• **EXERCISE DESCRIPTION**: A single number is needed: how many lines of the data below contain "Gerber".

-------- DATA IN THIS EXERCISE

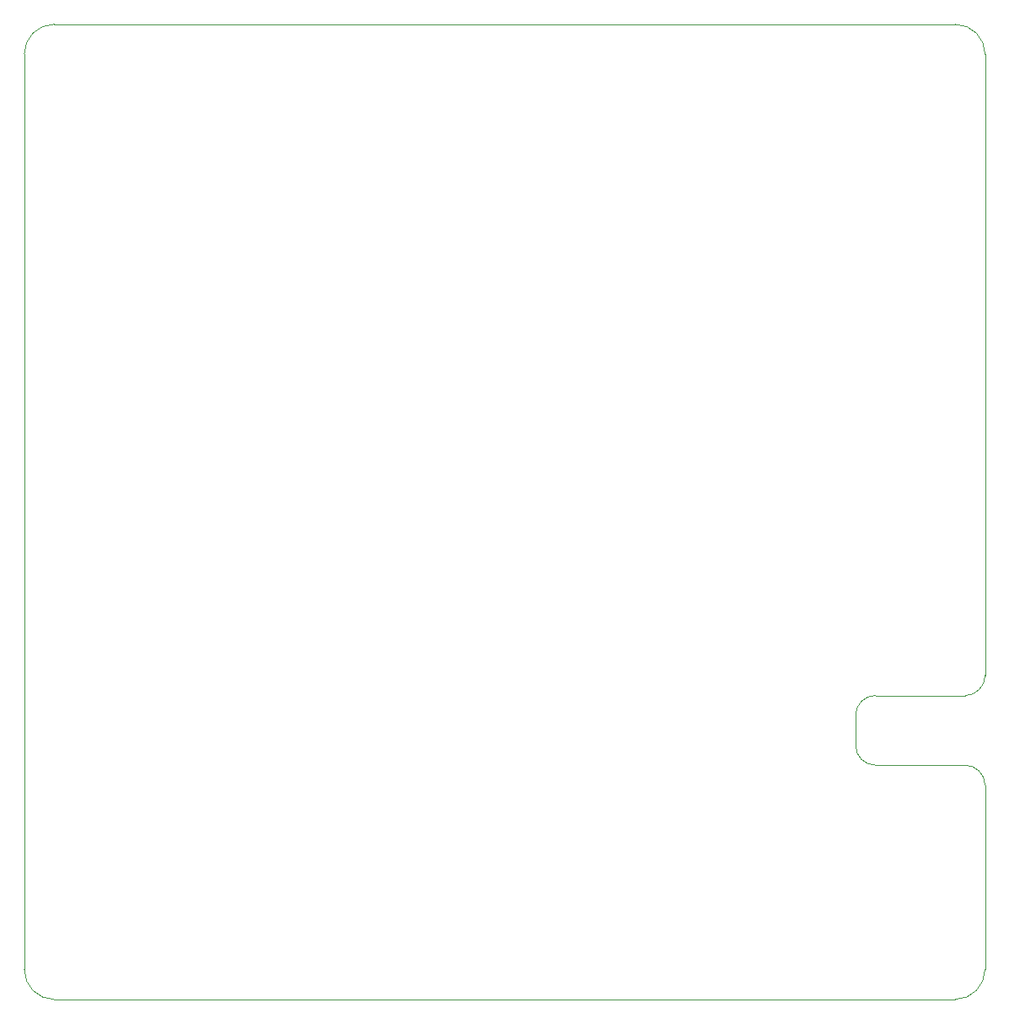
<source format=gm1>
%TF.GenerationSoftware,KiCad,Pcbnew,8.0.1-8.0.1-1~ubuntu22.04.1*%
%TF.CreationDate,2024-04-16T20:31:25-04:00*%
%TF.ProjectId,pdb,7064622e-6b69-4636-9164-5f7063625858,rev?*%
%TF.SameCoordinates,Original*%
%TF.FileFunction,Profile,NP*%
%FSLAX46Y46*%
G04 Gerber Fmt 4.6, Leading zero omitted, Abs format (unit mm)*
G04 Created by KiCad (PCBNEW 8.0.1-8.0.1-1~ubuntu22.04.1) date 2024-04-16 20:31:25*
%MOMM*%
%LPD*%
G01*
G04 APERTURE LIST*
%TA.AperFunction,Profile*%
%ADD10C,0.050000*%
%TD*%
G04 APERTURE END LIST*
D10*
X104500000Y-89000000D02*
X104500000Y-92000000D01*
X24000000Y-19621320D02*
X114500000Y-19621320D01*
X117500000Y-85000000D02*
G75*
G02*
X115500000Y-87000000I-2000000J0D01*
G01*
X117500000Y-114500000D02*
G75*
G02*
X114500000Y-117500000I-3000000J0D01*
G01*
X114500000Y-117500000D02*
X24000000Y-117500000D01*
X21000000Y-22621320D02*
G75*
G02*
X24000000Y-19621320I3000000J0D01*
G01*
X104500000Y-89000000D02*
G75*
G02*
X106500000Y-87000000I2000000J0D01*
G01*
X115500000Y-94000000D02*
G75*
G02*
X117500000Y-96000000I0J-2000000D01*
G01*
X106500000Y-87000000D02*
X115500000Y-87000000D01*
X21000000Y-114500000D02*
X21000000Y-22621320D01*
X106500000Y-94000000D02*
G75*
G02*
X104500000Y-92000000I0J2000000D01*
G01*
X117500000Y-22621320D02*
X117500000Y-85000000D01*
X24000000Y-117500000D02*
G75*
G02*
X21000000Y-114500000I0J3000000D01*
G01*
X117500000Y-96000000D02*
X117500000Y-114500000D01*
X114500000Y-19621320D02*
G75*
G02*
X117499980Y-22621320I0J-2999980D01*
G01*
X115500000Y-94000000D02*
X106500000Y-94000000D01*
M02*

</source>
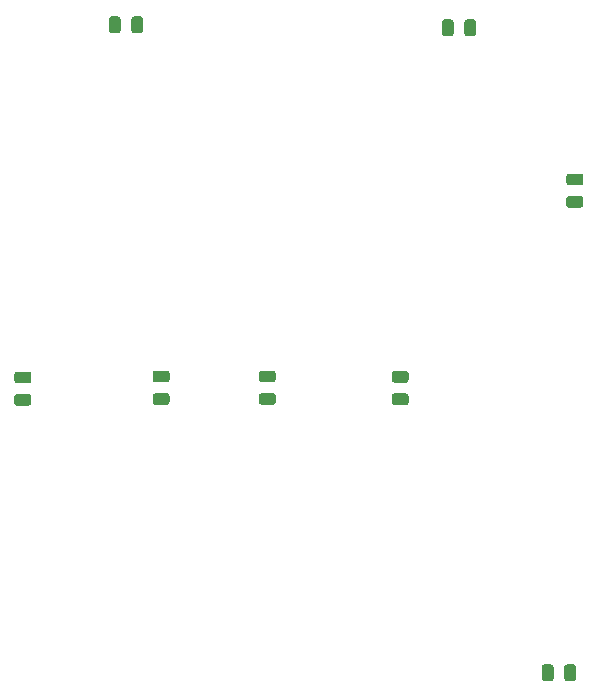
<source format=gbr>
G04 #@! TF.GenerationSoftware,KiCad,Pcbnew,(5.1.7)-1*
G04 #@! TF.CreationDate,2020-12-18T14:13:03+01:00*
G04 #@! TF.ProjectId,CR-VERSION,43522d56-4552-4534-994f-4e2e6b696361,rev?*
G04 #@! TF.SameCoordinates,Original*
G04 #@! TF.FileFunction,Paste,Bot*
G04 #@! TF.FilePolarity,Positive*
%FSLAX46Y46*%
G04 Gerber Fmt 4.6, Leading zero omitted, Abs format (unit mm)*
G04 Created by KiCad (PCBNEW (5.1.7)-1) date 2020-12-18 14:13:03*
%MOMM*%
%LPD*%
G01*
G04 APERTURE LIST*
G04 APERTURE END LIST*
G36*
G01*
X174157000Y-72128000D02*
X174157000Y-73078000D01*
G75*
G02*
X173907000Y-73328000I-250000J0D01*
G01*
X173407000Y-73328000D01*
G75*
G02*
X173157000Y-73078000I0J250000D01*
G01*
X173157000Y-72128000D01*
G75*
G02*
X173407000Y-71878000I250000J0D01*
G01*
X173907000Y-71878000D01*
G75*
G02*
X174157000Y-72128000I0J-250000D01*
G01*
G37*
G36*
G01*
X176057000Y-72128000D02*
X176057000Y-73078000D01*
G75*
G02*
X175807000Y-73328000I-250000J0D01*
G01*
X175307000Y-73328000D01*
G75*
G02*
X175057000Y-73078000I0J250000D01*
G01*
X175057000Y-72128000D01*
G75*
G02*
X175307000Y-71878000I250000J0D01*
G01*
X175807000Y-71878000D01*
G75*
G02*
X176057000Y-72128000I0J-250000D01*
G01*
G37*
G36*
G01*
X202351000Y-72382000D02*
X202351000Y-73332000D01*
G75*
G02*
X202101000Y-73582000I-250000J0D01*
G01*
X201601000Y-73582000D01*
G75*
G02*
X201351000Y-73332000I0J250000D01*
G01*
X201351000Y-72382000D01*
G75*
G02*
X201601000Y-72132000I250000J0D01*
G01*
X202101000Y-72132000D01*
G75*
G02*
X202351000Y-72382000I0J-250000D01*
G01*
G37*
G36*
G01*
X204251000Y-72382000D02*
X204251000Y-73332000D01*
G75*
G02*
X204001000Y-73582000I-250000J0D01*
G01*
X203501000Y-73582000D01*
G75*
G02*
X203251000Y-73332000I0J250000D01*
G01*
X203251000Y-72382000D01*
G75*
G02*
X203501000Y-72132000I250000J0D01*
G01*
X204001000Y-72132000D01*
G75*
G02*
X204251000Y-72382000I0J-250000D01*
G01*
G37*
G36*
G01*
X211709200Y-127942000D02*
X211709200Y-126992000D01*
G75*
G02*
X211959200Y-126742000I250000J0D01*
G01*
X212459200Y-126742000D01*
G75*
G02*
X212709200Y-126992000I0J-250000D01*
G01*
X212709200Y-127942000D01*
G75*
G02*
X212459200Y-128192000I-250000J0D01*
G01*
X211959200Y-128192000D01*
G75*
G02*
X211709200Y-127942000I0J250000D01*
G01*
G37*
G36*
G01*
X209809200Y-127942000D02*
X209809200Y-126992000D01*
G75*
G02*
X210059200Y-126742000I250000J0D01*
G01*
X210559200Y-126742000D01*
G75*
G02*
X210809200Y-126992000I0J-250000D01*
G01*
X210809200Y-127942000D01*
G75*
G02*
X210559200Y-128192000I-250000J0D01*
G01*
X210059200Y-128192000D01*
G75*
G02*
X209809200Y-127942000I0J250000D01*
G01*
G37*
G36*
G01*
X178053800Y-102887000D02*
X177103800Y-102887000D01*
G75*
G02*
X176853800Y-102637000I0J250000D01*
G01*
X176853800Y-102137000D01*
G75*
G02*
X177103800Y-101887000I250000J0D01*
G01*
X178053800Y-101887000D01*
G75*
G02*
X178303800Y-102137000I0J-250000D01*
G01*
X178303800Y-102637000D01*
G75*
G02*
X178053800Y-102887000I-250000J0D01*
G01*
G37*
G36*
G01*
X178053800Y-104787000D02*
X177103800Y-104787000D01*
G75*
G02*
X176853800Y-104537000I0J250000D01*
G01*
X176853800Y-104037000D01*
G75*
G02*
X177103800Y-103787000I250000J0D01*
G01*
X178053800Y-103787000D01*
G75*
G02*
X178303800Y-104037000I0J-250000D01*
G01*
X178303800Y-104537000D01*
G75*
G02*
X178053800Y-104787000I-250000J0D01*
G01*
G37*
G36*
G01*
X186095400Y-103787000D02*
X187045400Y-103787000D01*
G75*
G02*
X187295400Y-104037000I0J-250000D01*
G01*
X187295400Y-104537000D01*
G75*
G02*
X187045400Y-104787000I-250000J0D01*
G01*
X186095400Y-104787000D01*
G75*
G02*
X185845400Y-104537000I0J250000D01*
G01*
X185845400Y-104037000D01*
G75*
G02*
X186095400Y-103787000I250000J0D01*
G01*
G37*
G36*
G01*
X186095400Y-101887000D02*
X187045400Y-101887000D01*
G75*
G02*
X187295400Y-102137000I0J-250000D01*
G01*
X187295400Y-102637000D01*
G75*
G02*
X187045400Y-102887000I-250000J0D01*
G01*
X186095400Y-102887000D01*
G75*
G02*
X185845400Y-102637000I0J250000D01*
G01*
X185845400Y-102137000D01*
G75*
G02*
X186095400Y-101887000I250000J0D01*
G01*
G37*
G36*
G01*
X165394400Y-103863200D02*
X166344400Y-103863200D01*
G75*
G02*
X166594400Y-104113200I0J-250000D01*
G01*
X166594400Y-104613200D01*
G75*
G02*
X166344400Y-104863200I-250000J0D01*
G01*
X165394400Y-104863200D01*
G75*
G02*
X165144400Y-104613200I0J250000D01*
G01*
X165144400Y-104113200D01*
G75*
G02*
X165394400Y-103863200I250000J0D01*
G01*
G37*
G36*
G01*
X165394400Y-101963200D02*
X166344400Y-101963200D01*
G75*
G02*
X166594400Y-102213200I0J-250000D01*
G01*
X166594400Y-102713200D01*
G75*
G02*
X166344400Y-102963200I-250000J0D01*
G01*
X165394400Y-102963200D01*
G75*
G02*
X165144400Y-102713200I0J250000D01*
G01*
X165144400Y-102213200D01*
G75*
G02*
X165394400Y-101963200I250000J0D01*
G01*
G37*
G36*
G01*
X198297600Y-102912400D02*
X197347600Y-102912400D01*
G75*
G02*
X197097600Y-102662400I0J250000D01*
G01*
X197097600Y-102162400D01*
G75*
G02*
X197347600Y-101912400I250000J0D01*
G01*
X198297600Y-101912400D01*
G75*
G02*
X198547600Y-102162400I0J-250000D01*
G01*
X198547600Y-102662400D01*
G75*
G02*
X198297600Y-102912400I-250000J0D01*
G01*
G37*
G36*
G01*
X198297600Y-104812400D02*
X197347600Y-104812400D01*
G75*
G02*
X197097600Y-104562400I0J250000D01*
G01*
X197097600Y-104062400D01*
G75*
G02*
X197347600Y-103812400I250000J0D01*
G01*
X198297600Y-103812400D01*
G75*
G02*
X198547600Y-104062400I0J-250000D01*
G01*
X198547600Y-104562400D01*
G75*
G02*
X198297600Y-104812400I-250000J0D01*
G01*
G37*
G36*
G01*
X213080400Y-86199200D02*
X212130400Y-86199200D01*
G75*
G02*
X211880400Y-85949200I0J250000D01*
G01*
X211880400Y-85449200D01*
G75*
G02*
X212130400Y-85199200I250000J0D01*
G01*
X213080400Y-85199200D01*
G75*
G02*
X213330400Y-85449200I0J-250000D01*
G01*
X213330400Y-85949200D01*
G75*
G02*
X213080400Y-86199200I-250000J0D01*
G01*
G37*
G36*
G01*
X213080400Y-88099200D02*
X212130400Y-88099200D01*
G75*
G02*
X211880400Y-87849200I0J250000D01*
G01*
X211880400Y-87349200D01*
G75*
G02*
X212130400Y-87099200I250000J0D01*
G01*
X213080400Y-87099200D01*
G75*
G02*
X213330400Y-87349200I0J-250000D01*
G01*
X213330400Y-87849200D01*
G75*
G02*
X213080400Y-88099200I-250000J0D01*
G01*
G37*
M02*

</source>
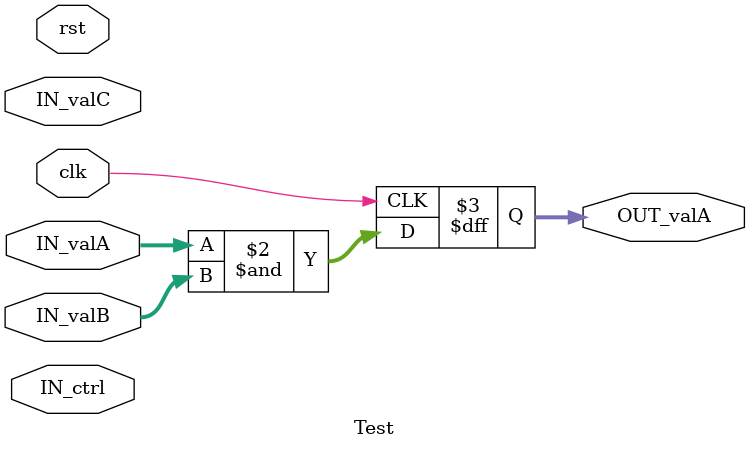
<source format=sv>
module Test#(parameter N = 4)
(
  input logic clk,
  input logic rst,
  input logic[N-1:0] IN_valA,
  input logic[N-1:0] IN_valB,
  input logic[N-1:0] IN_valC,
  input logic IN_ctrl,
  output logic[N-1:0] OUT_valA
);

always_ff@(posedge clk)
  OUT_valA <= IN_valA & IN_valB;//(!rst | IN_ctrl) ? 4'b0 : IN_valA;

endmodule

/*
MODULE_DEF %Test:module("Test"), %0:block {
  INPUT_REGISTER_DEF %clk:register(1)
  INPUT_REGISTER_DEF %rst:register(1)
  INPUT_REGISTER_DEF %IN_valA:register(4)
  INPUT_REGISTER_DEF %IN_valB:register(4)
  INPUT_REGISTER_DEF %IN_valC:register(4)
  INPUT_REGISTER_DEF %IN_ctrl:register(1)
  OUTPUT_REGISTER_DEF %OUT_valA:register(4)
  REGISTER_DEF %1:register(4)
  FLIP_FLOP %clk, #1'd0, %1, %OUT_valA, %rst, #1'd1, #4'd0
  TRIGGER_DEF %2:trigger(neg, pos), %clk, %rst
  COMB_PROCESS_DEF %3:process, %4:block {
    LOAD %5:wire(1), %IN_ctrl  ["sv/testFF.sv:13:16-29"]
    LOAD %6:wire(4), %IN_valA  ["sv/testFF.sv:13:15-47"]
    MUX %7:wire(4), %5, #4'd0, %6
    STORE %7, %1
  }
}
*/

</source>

----------------

• **ANSWER SECTION**: 2